No hay nada peor que una cuenta atrás, por mucho que el cine norteamericano nos haya querido vender lo del tres, dos, uno. cero como la fórmula mágica para resolver todo tipo de ecuaciones. Todos lo sabemos, y todos miramos con disimulo la fecha de la tapa del yogur. Fíjense bien, hay montones de ejemplos. Si escuchan las noticias o leen los periódicos, verán cómo nadie se atreve a dar una fecha más allá del 25 de marzo, como si las elecciones andaluzas marcaran un antes y un después en la derrota -de derrotero, no me malinterprenten- de este país. Nadie habla de la primavera, como si nunca se fuera a marchar este frío. Nadie piensa en el verano, por si acaso no llegamos. Cierto es que nadie, ni en sus peores pesadillas, podía imaginar que llegaríamos a estar de esta manera, que el castillo de naipes se vendría abajo mucho antes de terminar la partida, aunque estuviera tambaleándose, ni aún así llegamos a pensar que los únicos idiotas de la cena éramos nosotros. Pero por si no es bastante, miren más cerca, si pueden. Trece años -ya son años- hablando del Bicentenario y justo ahora, cuando sólo faltan poco más de tres semanas, parece como si nadie quisiera que llegara ese diecinueve de marzo, y mucho menos, el día después. Es el momento de los conjuros, el conjuro de la fecha de caducidad, el de lo que no se nombra no existe, el de la horita corta, el de mañana será otro día. Llámenlo como quieran.
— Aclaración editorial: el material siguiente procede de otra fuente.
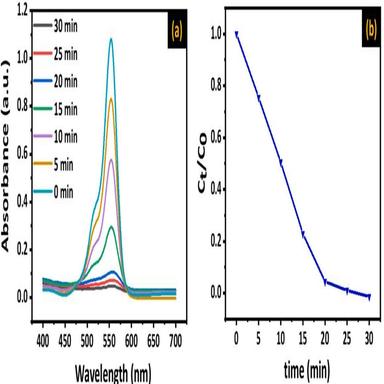
(a) Variation of the characteristic band of RhB as a function of degradation time, (b) kinetics of RhB degradation by BHP@ZnO.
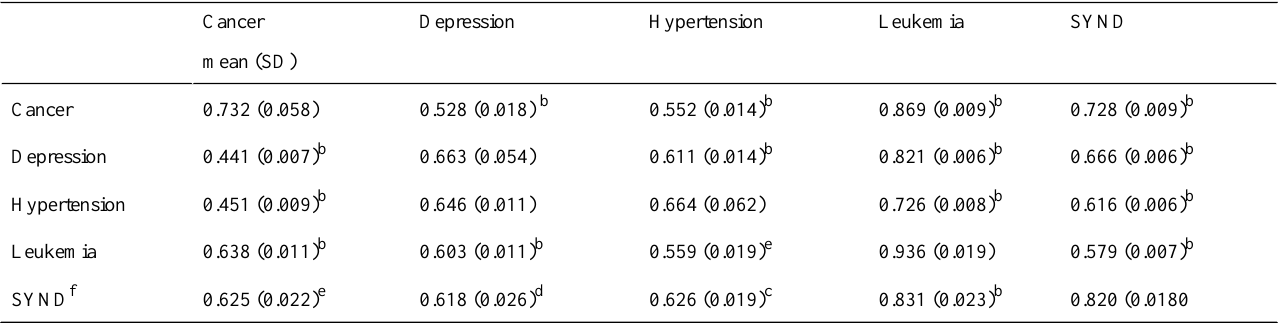
Table 4. AUPRC for homogeneous and heterogeneous classifiers. a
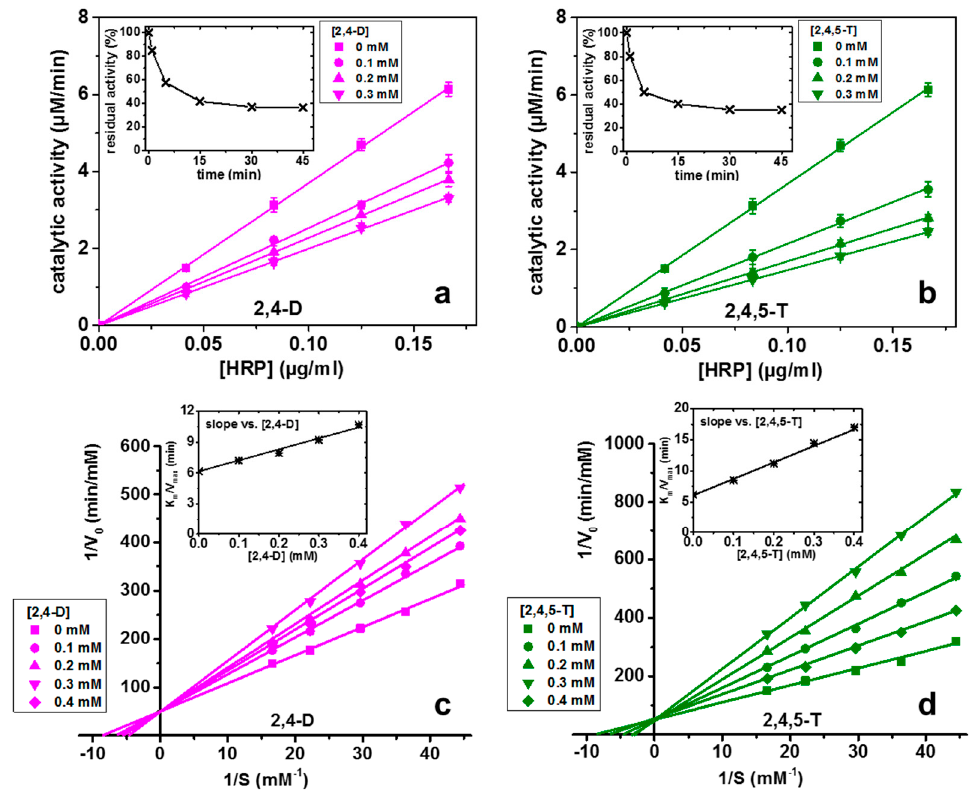
Figure 1. Top: Effect of 2,4-D ( a ) and 2,4,5-T ( b ) on the activity of HRP at different enzyme concentrations. Inset: Residual activity vs. time plots. Bottom: Lineweaver–Burk plots for the inhibition of 2,4-D ( c ) and 2,4,5-T ( d ) on the activity of immobilized HRP at different concentrations of pesticide. Inset: Secondary plots (slope vs. concentration and intercept vs. concentration) used for the determination of inhibition constants. Conditions: 10 mM phosphate-buffered saline pH 6.5, 25 ◦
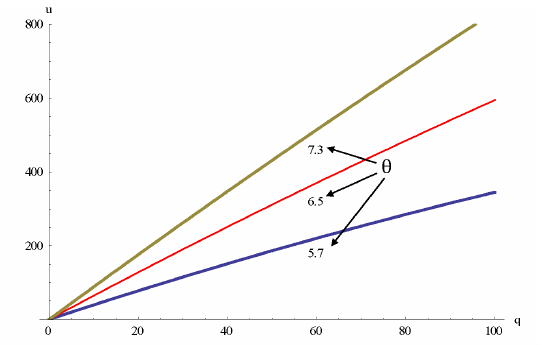
Figure 2. Utility function with θ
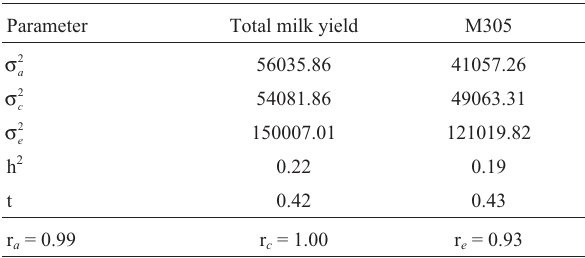
2 ), permanent environmental Table 2 - Estimates of additive genetic ( σ a 2 }) and residual ( σ 2 ) variances (kg 2 ), and estimates of heritability (h 2 ), ( σ c e repeatability (t), genetic (r a ), permanent (r c ) and temporary environmental (r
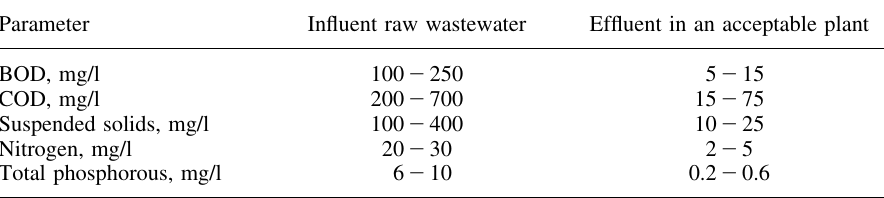
Table 1. Typical composition of domestic waste water, with indication of effluent standards. From Bailey & Ollis (1986). Parameter Influent raw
Los más agoreros, los derrotistas de siempre, dijimos que el Bicentenario resultaría primo hermano de aquellas ingenuas y pretenciosas fiestas centenarias de Cayetano del Toro. Que ni lluvia de millones, ni cuestión de Estado, ni obras legendarias. Que no estarían las obras listas -¿ya nadie reclama el puente?-, que no habría grandes exposiciones, ni monumentos, y que los castillos se quedarían para siempre en el aire. Y también dijimos que esto de tener más jefes que indios era mal negocio. Lo que nunca sospechamos es que el Bicentenario llegaría en el peor momento de la peor coyuntura económica de este país. Que la conmemoración de los doscientos años de la Constitución vendría precedida de la más terrible cuenta atrás. Que tendríamos que improvisar un plan alternativo y que las alternativas -no me refiero a la Plataforma Ciudadanía Cádiz 2012- no serían muchas.

En fin. Es lo que tenemos. La tapa del yogur no se equivoca. Veintidos días y una eternidad de decepciones. Un catálogo de buenos propósitos y el tesauro completo de la desilusión. Sólo nos queda el camino por delante y habrá que andarlo. Habrá que dosificar las vacunas y dejar que la población se infecte como pueda del espíritu del Doce. Sacar de nuevo el disfraz de optimismo, enarbolar la bandera del conformismo y confiar en que el Oratorio, Sara Baras y Els Comediants griten mucho ¡Viva la Pepa!

Habrá que comérselo todo antes de que caduque. Habrá vida después del 19 de marzo, creo yo. Aunque ya nunca vuelva a ser lo mismo, y el tren no vuelva a pasar tan cerca, aunque nunca más podamos decir «cuando llegue.». No hay que desesperarse mucho, ya queda menos para el Tricentenario. Sólo hay que fijarse en las tapas de los yogures.